Monticello comes from an Italian word that means ‘little mountain.’

History of Monticello

The first buildings of this plantation were begun in 1768.

The plantation that would become Monticello was 5,000 acres in size. Jefferson first lived in an out building in 1770.

His wife died in 1782, and Jefferson left Monticello to become the ambassador to France. Jefferson saw many classic style buildings in France, so he decided to model his own home based upon some of what he saw in France.

In 1794, Jefferson began to rebuild his Virginia home, the basis of which were some of the concepts he had picked up in France.

Jefferson continued to remodel and rebuild Monticello throughout his presidential years of 1801-09. Jefferson put in a center hallway in the house and also a set of rooms that were parallel to the main structure of the house. It ended up more than doubling its square footage.

He also took the second floor off of the house and decided to put in a mezzanine bedroom floor. The most impressive part of Monticello is the octagonal dome that you see in all the photographs.
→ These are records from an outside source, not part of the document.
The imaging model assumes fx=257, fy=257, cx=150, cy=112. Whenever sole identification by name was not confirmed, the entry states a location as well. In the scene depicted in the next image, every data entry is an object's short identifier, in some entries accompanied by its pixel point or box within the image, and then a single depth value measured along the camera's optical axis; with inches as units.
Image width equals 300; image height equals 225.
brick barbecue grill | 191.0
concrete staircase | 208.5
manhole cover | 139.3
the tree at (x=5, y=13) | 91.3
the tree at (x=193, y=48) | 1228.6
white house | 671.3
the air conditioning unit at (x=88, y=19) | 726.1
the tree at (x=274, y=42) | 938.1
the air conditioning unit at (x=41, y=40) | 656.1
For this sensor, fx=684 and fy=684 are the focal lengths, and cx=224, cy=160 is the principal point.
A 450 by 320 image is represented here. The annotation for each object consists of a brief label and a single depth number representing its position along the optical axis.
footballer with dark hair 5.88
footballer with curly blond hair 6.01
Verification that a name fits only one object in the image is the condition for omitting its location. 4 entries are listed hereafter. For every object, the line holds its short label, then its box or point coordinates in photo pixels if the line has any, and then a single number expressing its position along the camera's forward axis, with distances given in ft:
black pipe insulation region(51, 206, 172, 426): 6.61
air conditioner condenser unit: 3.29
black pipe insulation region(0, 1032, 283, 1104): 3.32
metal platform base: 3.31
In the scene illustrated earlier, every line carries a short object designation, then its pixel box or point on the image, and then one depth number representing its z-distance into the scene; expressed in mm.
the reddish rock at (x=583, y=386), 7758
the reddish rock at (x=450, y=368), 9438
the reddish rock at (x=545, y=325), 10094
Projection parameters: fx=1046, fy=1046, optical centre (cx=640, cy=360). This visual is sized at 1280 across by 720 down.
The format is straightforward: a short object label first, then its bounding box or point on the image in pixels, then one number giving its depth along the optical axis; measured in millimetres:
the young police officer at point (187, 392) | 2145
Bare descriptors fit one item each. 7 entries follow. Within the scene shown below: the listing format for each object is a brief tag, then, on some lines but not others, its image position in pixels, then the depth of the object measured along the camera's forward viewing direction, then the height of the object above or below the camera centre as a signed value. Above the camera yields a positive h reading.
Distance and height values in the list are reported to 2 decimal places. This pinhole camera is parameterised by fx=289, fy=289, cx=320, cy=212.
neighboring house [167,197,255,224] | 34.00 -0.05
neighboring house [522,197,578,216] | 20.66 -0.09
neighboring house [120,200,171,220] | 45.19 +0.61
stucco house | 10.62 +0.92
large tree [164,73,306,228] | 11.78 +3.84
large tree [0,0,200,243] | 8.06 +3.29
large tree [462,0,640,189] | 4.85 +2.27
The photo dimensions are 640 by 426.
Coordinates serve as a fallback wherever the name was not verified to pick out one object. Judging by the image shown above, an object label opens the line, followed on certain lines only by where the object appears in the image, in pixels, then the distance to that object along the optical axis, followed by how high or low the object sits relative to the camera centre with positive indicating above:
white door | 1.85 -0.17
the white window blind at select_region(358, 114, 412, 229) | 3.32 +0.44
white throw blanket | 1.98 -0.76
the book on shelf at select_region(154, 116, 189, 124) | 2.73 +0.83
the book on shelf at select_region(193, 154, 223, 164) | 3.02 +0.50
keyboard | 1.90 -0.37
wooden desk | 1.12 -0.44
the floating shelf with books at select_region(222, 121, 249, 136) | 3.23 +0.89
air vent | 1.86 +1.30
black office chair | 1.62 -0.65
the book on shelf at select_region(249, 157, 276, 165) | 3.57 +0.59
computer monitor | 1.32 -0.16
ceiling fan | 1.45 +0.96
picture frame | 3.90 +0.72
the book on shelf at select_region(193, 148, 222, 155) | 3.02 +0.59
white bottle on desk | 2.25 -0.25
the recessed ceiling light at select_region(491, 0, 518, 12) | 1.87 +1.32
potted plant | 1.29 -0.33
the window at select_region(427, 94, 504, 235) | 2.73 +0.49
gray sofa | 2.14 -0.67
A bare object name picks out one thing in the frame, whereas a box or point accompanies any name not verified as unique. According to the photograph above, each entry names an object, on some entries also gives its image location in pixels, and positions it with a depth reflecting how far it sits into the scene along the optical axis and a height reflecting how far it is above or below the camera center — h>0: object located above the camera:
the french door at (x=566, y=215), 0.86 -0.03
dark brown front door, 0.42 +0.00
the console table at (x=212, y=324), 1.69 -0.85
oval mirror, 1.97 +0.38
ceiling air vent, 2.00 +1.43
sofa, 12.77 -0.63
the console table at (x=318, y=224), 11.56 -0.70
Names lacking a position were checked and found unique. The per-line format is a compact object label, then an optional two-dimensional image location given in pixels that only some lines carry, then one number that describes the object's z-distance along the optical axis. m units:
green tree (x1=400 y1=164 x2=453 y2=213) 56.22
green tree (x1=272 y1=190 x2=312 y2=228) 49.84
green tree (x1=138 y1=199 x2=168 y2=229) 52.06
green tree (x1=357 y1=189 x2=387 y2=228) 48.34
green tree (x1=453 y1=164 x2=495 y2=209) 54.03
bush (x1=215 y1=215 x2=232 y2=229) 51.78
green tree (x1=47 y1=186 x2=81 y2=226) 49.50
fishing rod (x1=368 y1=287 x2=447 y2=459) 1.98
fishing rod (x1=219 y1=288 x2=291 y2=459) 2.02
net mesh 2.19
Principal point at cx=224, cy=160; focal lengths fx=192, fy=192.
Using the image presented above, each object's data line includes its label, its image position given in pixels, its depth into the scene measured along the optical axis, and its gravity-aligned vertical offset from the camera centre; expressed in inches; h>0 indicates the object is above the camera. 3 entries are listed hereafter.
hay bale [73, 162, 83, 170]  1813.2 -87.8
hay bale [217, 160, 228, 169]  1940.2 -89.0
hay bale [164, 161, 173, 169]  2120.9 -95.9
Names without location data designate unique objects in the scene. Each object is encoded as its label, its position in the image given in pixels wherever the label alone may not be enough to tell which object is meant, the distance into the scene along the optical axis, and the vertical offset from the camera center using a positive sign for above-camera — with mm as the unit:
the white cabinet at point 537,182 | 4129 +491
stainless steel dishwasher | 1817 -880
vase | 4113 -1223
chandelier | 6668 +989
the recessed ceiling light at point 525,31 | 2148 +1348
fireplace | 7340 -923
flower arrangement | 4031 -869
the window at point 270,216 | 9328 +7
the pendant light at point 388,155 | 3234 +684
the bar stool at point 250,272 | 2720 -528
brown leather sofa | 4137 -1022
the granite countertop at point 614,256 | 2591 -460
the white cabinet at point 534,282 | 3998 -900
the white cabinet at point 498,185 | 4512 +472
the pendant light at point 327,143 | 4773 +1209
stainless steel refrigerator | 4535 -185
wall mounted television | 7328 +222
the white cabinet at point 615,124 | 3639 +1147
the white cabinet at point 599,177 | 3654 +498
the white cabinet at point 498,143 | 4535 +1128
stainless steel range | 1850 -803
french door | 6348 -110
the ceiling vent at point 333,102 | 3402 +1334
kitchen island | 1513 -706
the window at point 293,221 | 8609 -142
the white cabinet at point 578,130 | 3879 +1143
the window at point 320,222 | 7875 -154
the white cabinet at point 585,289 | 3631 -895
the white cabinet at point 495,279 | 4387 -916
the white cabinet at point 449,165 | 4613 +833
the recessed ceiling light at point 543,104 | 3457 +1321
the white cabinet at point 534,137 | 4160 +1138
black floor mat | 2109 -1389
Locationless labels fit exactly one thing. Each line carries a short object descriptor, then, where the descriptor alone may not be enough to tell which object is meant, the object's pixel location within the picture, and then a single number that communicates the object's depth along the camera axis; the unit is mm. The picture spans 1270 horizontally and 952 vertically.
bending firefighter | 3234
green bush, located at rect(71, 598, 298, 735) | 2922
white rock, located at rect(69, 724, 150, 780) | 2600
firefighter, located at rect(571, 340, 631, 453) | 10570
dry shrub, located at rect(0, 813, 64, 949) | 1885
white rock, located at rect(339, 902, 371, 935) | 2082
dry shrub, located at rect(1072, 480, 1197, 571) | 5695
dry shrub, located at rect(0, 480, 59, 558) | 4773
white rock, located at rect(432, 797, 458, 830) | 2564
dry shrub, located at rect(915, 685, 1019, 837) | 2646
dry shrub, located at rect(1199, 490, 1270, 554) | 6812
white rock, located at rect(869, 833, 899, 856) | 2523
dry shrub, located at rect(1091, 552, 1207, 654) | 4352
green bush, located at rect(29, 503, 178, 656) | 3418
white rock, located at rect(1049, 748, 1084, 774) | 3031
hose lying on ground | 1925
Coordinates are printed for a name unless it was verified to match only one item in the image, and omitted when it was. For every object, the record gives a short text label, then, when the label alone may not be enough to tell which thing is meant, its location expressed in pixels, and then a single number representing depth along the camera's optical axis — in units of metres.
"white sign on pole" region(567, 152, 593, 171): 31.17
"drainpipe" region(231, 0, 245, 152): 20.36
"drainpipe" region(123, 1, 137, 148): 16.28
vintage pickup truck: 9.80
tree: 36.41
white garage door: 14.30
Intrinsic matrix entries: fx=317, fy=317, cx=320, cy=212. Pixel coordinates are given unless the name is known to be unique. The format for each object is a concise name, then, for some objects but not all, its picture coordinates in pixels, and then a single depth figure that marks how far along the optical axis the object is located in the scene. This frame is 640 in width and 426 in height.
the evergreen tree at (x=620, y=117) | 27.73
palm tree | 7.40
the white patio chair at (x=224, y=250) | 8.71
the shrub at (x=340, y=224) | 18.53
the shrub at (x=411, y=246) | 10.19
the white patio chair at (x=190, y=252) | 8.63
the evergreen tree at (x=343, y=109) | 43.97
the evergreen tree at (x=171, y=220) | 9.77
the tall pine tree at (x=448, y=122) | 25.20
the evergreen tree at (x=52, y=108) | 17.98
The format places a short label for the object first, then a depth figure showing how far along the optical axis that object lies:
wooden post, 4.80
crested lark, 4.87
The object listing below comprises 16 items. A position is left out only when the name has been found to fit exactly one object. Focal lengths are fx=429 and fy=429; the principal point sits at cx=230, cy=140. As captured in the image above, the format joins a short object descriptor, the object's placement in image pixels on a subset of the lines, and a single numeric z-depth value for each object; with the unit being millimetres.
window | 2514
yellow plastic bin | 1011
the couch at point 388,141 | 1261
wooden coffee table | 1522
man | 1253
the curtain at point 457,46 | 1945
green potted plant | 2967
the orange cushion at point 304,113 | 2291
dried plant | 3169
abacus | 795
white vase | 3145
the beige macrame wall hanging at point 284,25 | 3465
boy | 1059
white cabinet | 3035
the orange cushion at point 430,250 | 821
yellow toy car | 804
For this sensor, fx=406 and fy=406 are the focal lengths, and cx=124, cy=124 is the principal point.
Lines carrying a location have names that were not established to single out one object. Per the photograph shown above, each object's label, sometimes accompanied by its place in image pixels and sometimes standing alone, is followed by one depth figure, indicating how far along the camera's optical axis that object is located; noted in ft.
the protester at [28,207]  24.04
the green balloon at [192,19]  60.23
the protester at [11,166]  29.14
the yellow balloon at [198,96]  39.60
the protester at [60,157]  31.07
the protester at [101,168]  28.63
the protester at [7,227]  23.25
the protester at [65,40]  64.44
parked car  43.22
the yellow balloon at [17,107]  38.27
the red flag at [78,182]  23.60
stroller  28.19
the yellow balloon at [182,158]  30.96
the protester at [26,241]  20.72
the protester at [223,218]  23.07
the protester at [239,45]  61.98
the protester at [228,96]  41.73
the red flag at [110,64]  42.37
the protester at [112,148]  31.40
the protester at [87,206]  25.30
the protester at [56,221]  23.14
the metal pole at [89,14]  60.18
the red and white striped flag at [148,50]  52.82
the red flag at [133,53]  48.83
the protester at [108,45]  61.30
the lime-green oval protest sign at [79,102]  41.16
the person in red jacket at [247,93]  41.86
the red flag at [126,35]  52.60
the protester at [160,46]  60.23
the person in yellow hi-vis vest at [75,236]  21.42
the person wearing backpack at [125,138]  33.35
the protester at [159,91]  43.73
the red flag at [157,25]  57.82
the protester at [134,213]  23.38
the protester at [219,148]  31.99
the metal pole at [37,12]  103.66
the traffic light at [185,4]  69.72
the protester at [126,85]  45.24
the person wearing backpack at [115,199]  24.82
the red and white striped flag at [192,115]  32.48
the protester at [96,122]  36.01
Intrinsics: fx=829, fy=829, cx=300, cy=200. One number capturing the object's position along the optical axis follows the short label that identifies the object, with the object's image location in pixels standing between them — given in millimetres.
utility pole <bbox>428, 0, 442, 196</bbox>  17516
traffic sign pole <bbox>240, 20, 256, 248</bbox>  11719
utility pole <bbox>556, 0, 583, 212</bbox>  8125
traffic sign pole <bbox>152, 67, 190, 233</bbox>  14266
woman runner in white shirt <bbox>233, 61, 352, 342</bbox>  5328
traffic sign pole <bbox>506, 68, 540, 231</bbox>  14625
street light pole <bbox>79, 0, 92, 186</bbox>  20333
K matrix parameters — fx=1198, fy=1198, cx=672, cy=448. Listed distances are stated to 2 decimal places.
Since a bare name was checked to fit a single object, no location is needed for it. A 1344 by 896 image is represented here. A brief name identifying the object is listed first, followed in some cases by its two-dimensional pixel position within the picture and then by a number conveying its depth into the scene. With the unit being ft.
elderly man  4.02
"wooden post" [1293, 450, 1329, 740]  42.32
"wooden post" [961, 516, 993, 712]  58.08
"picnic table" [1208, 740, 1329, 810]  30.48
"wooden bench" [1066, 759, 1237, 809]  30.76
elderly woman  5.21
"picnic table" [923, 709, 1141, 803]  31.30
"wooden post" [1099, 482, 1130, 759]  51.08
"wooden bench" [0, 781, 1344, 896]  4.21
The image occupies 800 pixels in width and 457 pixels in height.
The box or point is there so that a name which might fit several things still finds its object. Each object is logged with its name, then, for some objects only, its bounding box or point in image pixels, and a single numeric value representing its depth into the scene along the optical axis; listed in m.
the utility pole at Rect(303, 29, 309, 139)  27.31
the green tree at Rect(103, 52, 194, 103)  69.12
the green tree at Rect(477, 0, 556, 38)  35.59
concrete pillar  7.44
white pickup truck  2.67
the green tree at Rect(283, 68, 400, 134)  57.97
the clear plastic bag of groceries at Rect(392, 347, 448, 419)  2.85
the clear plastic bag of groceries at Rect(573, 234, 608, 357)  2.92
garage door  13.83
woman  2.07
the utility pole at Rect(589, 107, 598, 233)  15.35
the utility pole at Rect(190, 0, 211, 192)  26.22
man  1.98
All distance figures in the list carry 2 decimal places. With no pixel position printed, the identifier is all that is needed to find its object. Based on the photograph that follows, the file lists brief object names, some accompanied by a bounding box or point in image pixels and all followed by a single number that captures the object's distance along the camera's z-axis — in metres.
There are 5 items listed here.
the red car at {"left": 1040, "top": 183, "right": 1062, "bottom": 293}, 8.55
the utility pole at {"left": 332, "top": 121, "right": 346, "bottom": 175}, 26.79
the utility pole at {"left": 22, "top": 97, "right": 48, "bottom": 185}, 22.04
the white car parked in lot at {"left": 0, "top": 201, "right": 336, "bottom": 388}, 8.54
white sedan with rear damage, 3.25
He put this over the west front part of the building instead of a 2nd story portico.

The room inside was called ‘noble and beautiful’ by some visitors, but it rarely was used by anyone. This is likely because it is very hot in the summer and freezing cold in winter. Also the room could only be reached by climbing a steep and narrow set of stairs. In recent years, the famous dome room has been repainted and restored to how it looked during Jefferon’s life.

Much of the interior decoration you see on your visit was a reflection of the ideas and tastes of Thomas Jefferson.

A large clock face is on one wall and it has only an hour hand. Jefferson thought that this was enough information for the laborers. Also, the south wing of the house has Jefferson’s own rooms. The library has many of the books from Jefferson’s third library collection of books. His first library was destroyed in a fire, and his second was sold to the US Congress in 1815. This 2nd library was the beginning of the Library of Congress.

The entire house of Monticello has about 11,000 square feet of living space.

Monticello is quite a fascinating place to visit, and the gardens are truly amazing to see in the spring and summer.